#### [Brief 1]
Repeat the passage from the Pentagon vaccine mandate article starting at "The Pentagon guidance was" and ending at "issue this week.".
#### [Brief 2]
Go on with the article about the Pentagon pausing its civilian vaccine mandate, picking up after its final sentence.

#### [Excerpt provided]
Top Pentagon leaders this week directed officials across the Defense Department, including its military services, to cease “taking any further actions to implement or enforce the civilian employee vaccination” mandate, said Lisa Lawrence, a Pentagon spokeswoman. The directive comes in response to Texas-based U.S. District Court Judge Jeffrey Brown’s order on Jan. 21 to pause the policy in response to a lawsuit brought by the new Feds for Medical Freedom group, which was formed to challenge the mandate.
The Justice Department issued an appeal of the ruling shortly after Brown’s temporary injunction was ordered on Friday, said Danielle Blevins, a department spokeswoman. Jen Psaki, Biden’s press secretary, said the administration believes the order requiring the coronavirus vaccines for civilian federal workers was legal.
Brown’s order does not impact uniformed military service members, who remain required to receive the vaccines, Pentagon officials said.
The new Pentagon guidance directs DOD officials to pause the processing of vaccination exemption requests for medical or religious reasons, Lawrence said. It also halts Pentagon officials from taking any disciplinary actions, including firings, against civilian workers who remain unvaccinated, she said.
Lawrence said she could provide no further information Thursday about the policy change, citing the ongoing litigation.
The Pentagon guidance was issued after at least some of the military services took initial steps to halt enforcement of Biden’s vaccine mandate for civilians while they awaited guidance from Defense Secretary Lloyd Austin’s office, military officials said this week.
The Army and Air Force issued guidance halting enforcement of the mandate shortly after Brown’s ruling, officials from those services said. Like the Pentagon guidance, the services moved to shield civilians from any potential punishment and halted officials from considering civilian workers’ requests for religious- or medical-based exemptions from the coronavirus inoculation, officials said.
The Navy and Marine Corps declined to comment about the issue this week.
Some 98% of federal workers were either vaccinated against the virus or had filed a request for an exemption, Psaki said Friday.
It was not clear Thursday precisely how many of the Defense Department's about 950,000 civilian workers were vaccinated against the coronavirus. DOD data shows the Pentagon had administered vaccines to some 350,000 civilian employees through November, when it stopped publicly publishing information about civilian vaccinations. That figure does not include civilian workers who were vaccinated outside of DOD facilities, officials said. As of Wednesday, 404 DOD civilians had died of coronavirus complications since the pandemic began in March 2020, Pentagon data showed.

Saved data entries
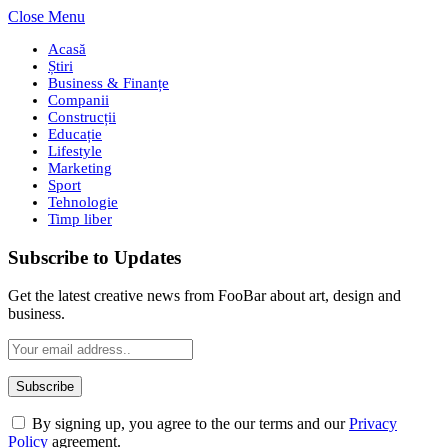
Close Menu
Acasă
Știri
Business & Finanțe
Companii
Construcții
Educație
Lifestyle
Marketing
Sport
Tehnologie
Timp liber
Subscribe to Updates
Get the latest creative news from FooBar about art, design and
business.
By signing up, you agree to the our terms and our
Privacy
Policy
agreement.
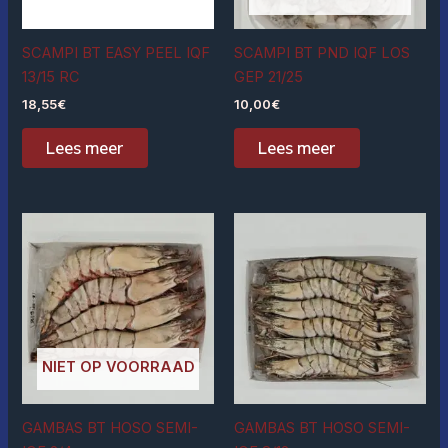
SCAMPI BT EASY PEEL IQF
SCAMPI BT PND IQF LOS
13/15 RC
GEP 21/25
18,55
€
10,00
€
Lees meer
Lees meer
NIET OP VOORRAAD
GAMBAS BT HOSO SEMI-
GAMBAS BT HOSO SEMI-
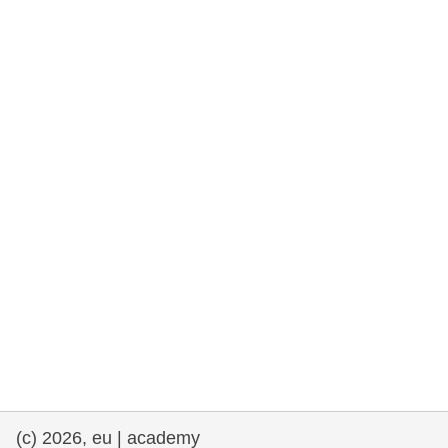
rights, & democracy
maritime & fisheries
migration & integration
nutrition, health & wellbeing
public sector leadership, innovation &
knowledge sharing
transport & infrastructure
(c) 2026, eu | academy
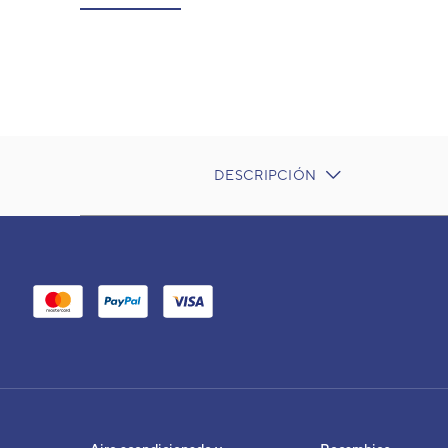
DESCRIPCIÓN
CURRENT
TAB:
Unidad exterior micro VRF Fujitsu Airstage
Uni
Air
Airs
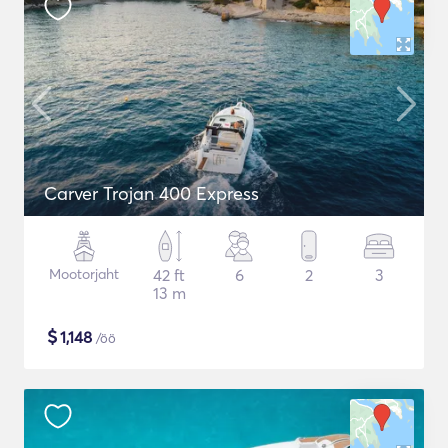
Carver Trojan 400 Express
Mootorjaht
42 ft
6
2
3
13 m
$
1,148
/öö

#### [Output 1]
The Pentagon guidance was issued after at least some of the military services took initial steps to halt enforcement of Biden’s vaccine mandate for civilians while they awaited guidance from Defense Secretary Lloyd Austin’s office, military officials said this week.
The Army and Air Force issued guidance halting enforcement of the mandate shortly after Brown’s ruling, officials from those services said. Like the Pentagon guidance, the services moved to shield civilians from any potential punishment and halted officials from considering civilian workers’ requests for religious- or medical-based exemptions from the coronavirus inoculation, officials said.
The Navy and Marine Corps declined to comment about the issue this week.

#### [Output 2]
A preliminary injunction is a temporary ruling by a judge to pause a defendant from action while a case is under consideration. The injunction is not a final order.
In Brown’s 20-page ruling, he wrote he issued the injunction because he believed Biden might have overstepped his authority in ordering on Sept. 9 that all federal workers be vaccinated against the coronavirus. He cited as precedent the Supreme Court’s Jan. 13 ruling striking down Biden’s order directing large U.S. companies to mandate vaccination or require regular testing for their employees.
The case “is about whether the president can, with the stroke of a pen and without the input of Congress, require millions of federal employees to undergo a medical procedure as a condition of their employment,” Brown wrote. “That, under the current state of the law as just recently expressed by the Supreme Court, is a bridge too far.”
Brown also wrote in his ruling that the injunction’s timing was necessary because Justice Department lawyers had indicated that some federal agencies planned to start disciplining some unvaccinated civilian workers who could face being fired from their jobs. To date, the federal government has not fired civilian employees for failing to comply with the vaccine mandate, those lawyers told Brown.
Pentagon spokesman John Kirby said last week that no Defense Department civilians had yet been punished for refusing the vaccine.